Harakatuna.com. Jakarta-Akademisi Sejarah Universitas Jember Tri Chandra Aprianto mengatakan cara kerja kelompok radikal dan intoleran sangat sistematis. Mereka menganggap pihak di luar kelompoknya adalah pihak yang harus diperangi.
“Pemahaman mereka dari awal mengatakan NKRI adalah negara thaghut, yaitu menuhankan sesuatu di luar Allah” kata Tri di Hotel Gran Melia, Kuningan, Jakarta Selatan, Kamis, 1 Agustus 2019.
Mereka seolah membuat jurang besar. Jurang tersebut memisahkan kelompok radikal dan kelompok yang dianggap berbeda dengan mereka.
“Ada pemisah antara satu dengan yang lain. Pihak yang lain bukan kita, artinya boleh disingkirkan, artinya boleh diperangi, bahkan artinya dibunuh,” tutur Tri.

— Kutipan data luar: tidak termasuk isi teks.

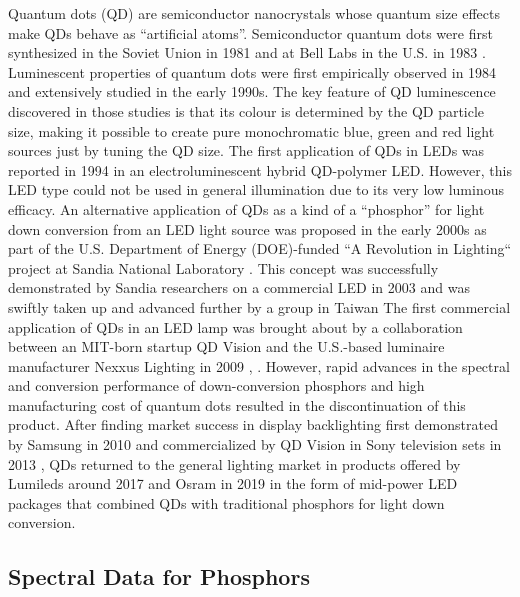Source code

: \documentclass[parskip=full]{article}
\begin{document}
Quantum dots (QD) are semiconductor nanocrystals whose quantum size effects make QDs behave as “artificial atoms”. Semiconductor quantum dots were first synthesized in the Soviet Union in 1981 \cite{ekimov1981quantum} and at Bell Labs in the U.S. in 1983 \cite{Rossetti1983}. Luminescent properties of quantum dots were first empirically observed in 1984 \cite{fojtik1984photo} and extensively studied in the early 1990s. The key feature of QD luminescence discovered in those studies is that its colour is determined by the QD particle size, making it possible to create pure monochromatic blue, green and red light sources just by tuning the QD size. The first application of QDs in LEDs was reported in 1994 in an electroluminescent hybrid QD-polymer LED. However, this LED type could not be used in general illumination due to its very low luminous efficacy. An alternative application of QDs as a kind of a “phosphor” for light down conversion from an LED light source was proposed in the early 2000s as part of the U.S. Department of Energy (DOE)-funded “A Revolution in Lighting“ project at Sandia National Laboratory \cite{simmonsfinal}. This concept was successfully demonstrated by Sandia researchers on a commercial LED in 2003 \cite{shea_rohwer_development_2004}\cite{noauthor_sandia_nodate} and was swiftly taken up and advanced further by a group in Taiwan \cite{Chen_2005}\cite{Hsueh_Shih_Chen_2006} The first commercial application of QDs in an LED lamp was brought about by a collaboration between an MIT-born startup QD Vision and the U.S.-based luminaire manufacturer Nexxus Lighting in 2009 \cite{ledprof_nexxusqd}, \cite{bourzac2013quantum}. However, rapid advances in the spectral and conversion performance of down-conversion phosphors and high manufacturing cost of quantum dots resulted in the discontinuation of this product. After finding market success in display backlighting first demonstrated by Samsung in 2010 \cite{Jang2010} and commercialized by QD Vision in Sony television sets in 2013 \cite{bourzac2013quantum}, QDs returned to the general lighting market in products offered by Lumileds \cite{noauthor_global_2017}\cite{noauthor_quantum_2020} around 2017 and Osram in 2019 \cite{osramqdots} in the form of mid-power LED packages that combined QDs with traditional phosphors for light down conversion.

\subsection{Spectral Data for Phosphors}
\end{document}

Kelompok radikal sangat ingin membuat Indonesia menjadi wilayah perang. Mereka menolak paham Indonesia sebagai negara yang darussalam.
Tri menjelaskan negara darussalam adalah negara yang damai dan terbentuk atas hasil kesepakatan pendiri bangsa. Padahal, dalam proses terbentuknya Indonesia, banyak kalangan terlibat seperti umat Katolik, masyarakat adat, hingga kerajaan.
Itu kemudian memunculkan istilah negara kafir atau tidak bersyariah. “Jadi sekarang yang digemborkan negara bersyariah dan muncul isu NKRI bersyariah,” ujar Tri.